Velesto Energy Berhad - FY19 Stages Turnaround to Profit

kiasutrader
Publish date: Wed, 26 Feb 2020, 09:59 AM

FY19 results managed a turnaround from losses, slightly beating our expectations, thanks to healthier drilling rig utilisation (80% vs 73%). Moving forward, with all rigs expected to be utilised throughout 2020, we believe FY20 will be an even stronger year. Possible renegotiation of higher charter rates could also act as further catalyst. Maintain OUTPERFORM with TP of RM0.43.

Above our expectation, but below market’s. VELESTO recorded FY19 core net profit of RM32m, exceeding our forecast by 8% due to slightly better-than-expected margins. However, results came in below market’s expectations, making up only 74% of consensus estimate. We suspect this could be due to market’s overestimation of VELESTO’s drilling rig utilisation rates during the year. Meanwhile, no dividends were announced, as expected.

FY19 turning to black, but weaker 4QFY19. VELESTO managed to turn around in FY19 from losses last year, thanks to healthier rig utilisation (80% vs 73%). 4QFY19 posted core net profit of RM8.1m – a steep decline both YoY and QoQ. The poorer quarterly results were due to lower rig utilisations of 86% versus 92% in 3QFY19 and 91% in 4QFY18, as two of its rigs (namely Naga 3 and 7) underwent their mandatory five-yearly Special Periodic Survey (SPS).

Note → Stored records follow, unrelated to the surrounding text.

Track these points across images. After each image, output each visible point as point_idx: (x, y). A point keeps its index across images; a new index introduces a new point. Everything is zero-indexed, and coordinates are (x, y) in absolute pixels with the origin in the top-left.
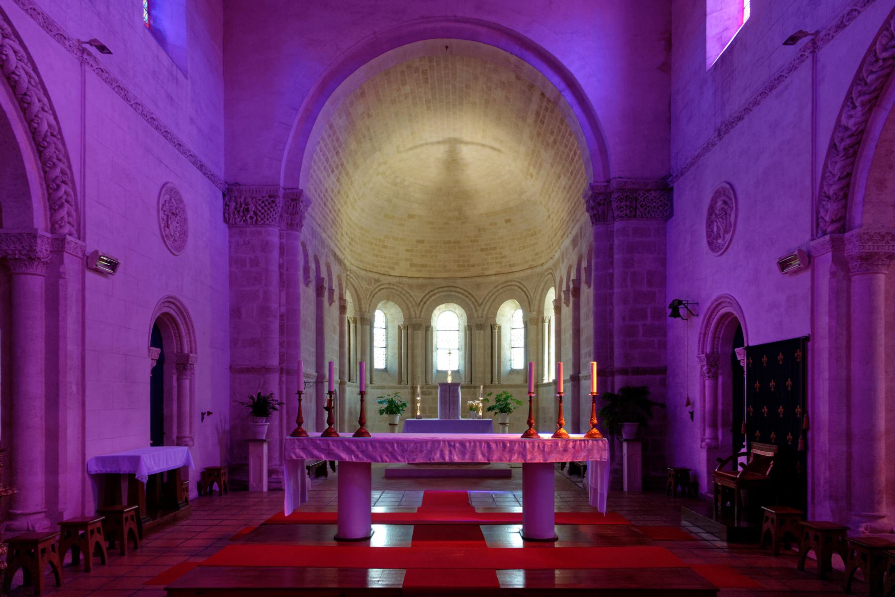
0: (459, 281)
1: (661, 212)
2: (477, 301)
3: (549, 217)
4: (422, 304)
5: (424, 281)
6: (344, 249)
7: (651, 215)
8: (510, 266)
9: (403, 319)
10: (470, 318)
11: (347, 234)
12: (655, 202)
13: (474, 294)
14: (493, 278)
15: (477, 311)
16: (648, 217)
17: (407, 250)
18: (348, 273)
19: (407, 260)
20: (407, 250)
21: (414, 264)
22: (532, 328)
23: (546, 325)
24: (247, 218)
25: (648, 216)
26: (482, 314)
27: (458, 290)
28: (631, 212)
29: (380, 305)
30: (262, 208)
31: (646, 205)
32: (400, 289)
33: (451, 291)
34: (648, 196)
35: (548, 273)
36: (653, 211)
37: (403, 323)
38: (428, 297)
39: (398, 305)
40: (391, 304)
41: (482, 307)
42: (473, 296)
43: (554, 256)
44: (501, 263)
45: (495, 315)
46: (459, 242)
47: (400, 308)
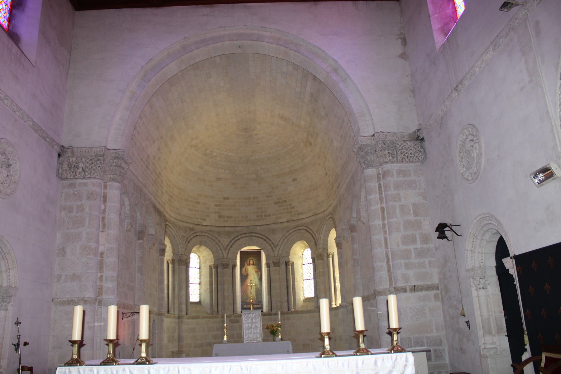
0: (258, 228)
1: (417, 157)
2: (273, 243)
3: (326, 174)
4: (229, 247)
5: (230, 229)
6: (164, 204)
7: (409, 160)
8: (299, 214)
9: (213, 260)
11: (167, 192)
12: (411, 150)
13: (271, 239)
14: (286, 224)
15: (273, 251)
16: (407, 162)
17: (216, 205)
18: (167, 223)
19: (216, 213)
20: (216, 205)
21: (222, 216)
23: (331, 259)
24: (76, 173)
25: (407, 160)
26: (278, 253)
28: (393, 158)
29: (194, 249)
30: (90, 164)
31: (404, 152)
32: (211, 236)
34: (405, 146)
35: (329, 217)
36: (411, 157)
37: (213, 263)
38: (233, 241)
39: (209, 249)
40: (203, 248)
41: (278, 247)
42: (269, 240)
43: (333, 203)
44: (291, 212)
45: (288, 254)
46: (257, 198)
47: (211, 251)
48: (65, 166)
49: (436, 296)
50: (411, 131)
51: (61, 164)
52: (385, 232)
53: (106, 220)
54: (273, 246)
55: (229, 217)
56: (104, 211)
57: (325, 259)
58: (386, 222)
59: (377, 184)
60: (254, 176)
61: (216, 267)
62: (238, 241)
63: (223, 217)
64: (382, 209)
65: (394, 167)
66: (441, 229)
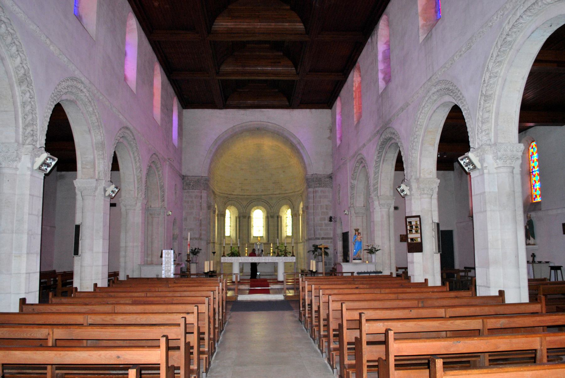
0: (263, 196)
4: (246, 207)
5: (248, 197)
8: (285, 190)
9: (238, 214)
10: (268, 213)
14: (278, 196)
15: (271, 210)
19: (240, 187)
20: (240, 184)
22: (294, 217)
27: (262, 200)
29: (228, 208)
32: (237, 200)
33: (260, 201)
42: (269, 203)
44: (281, 189)
45: (279, 211)
46: (263, 180)
48: (185, 184)
49: (331, 242)
50: (328, 174)
51: (183, 183)
52: (314, 215)
53: (202, 207)
54: (271, 207)
55: (246, 190)
56: (201, 203)
57: (298, 216)
58: (315, 211)
59: (313, 195)
60: (262, 168)
61: (239, 217)
62: (252, 204)
63: (244, 190)
64: (314, 206)
65: (319, 189)
66: (331, 219)
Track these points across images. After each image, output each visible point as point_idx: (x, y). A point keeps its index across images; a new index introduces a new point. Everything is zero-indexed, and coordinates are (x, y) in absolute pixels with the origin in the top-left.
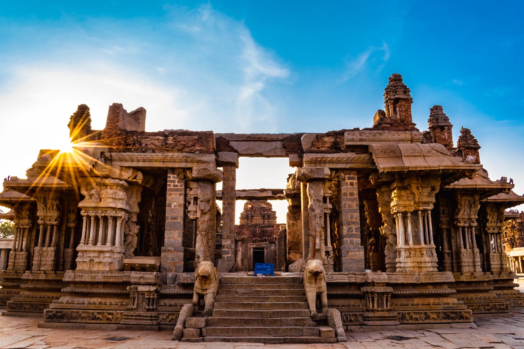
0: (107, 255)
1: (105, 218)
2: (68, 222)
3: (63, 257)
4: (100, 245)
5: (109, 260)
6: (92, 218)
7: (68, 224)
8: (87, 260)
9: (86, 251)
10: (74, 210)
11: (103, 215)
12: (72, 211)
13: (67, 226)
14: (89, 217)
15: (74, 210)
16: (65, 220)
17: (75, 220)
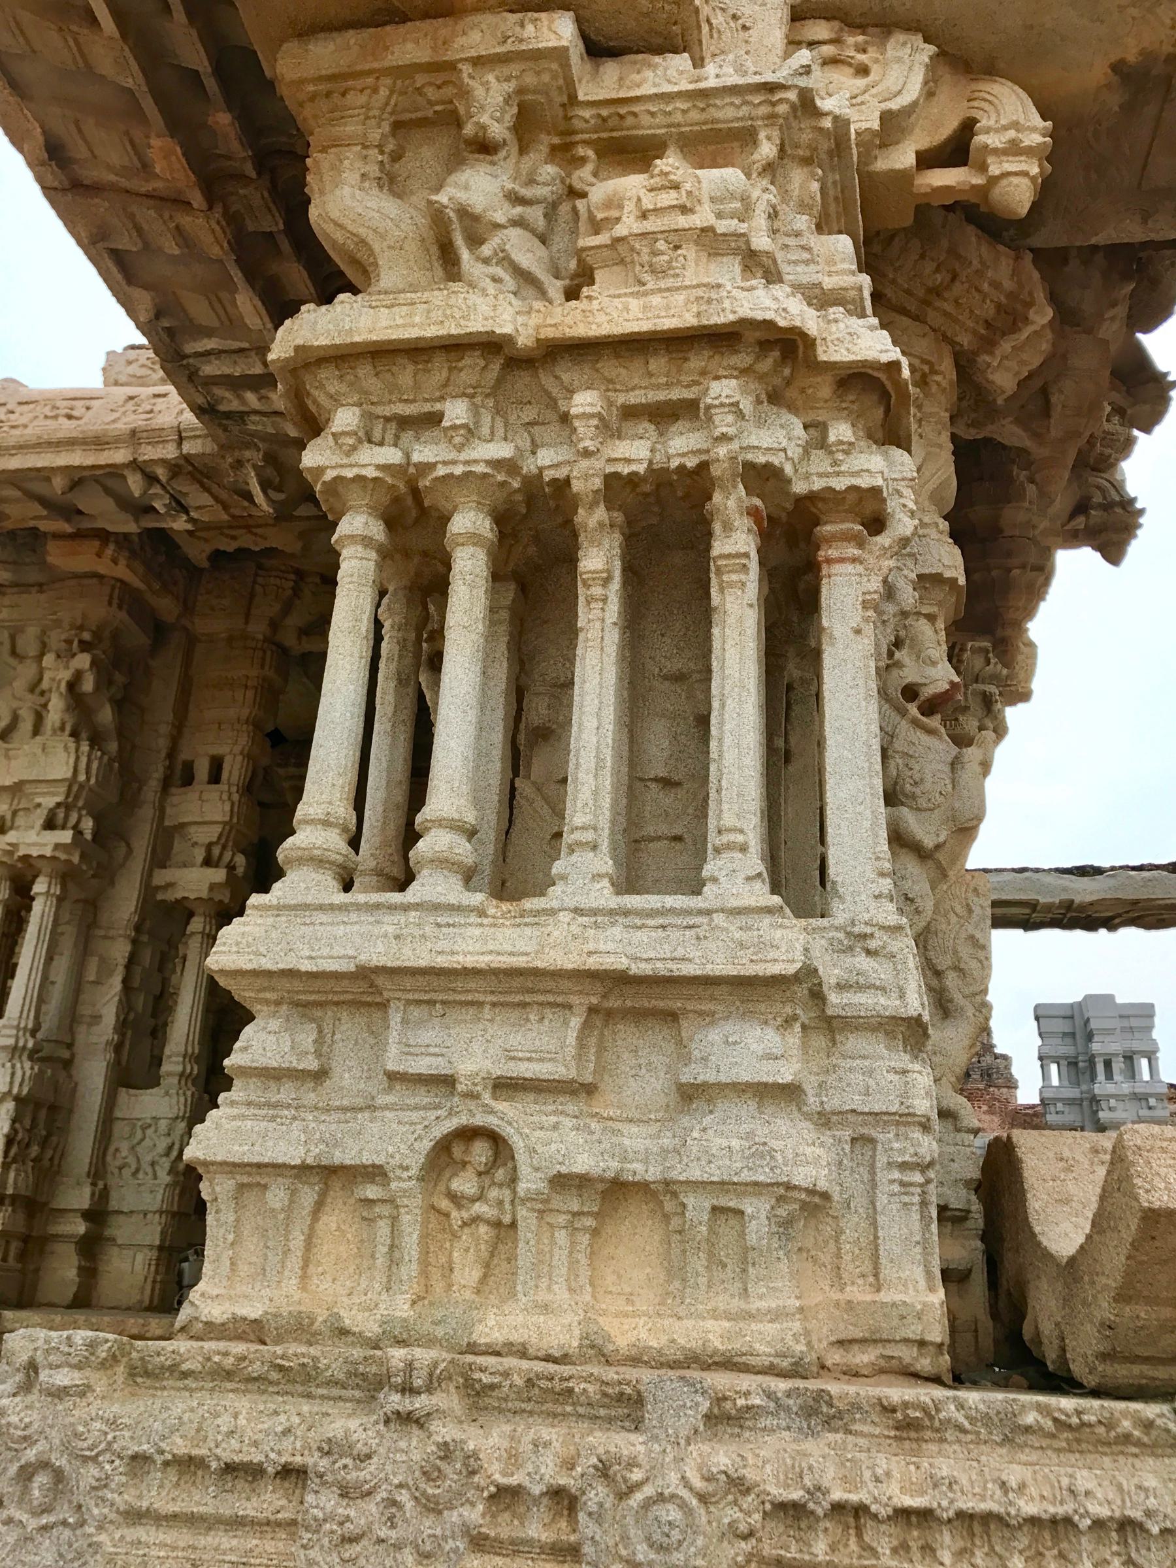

An even stronger FY20 to come. Moving forward, VELESTO is set to post an even stronger year in FY20, as all seven of its rigs already have contracts at hand and will be utilised throughout the year. Meanwhile, a possible rate renegotiation with Petronas Carigali upon extension of contracts for rigs Naga 2, 3, 5 and 6 (existing firm period contracts set to expire in at around mid-FY20) could also act as another catalyst for the stock, should the renegotiated rates be higher than existing ones. We believe should a renegotiation take place, it would most likely be announced by end-2QFY20.

Maintain OUTPERFORM, with unchanged TP of RM0.43 pegged to 1.2x FY20E PBV – which is still close to -1.5SD below its 5-year mean valuations. Post-results, we made no changes to our FY20E forecasts, but introduce new FY21E numbers. Our forecasts are based on the assumptions of: (i) 90% rig utilisation, (ii) USD75k/day and USD77k/day daily charter rates for FY20 and FY21, respectively, and (iii) MYR/USD exchange rate of RM4.10/USD. We continue to like VELESTO given its clear earnings visibility for the next 1-2 years. Key catalysts would include continued earnings delivery, and the aforementioned renegotiation of rates, on top of further contract awards. The name is also an ESG-play within the oil and gas sector, being a constituent of the FTSE4GOOD index.

Risks to our call include: (i) poorer-than-expected rigs utilisation, (ii) weaker-than-expected charter rates, (iii) lower-than-expected margins, and (iv) stronger-than-expected Ringgit.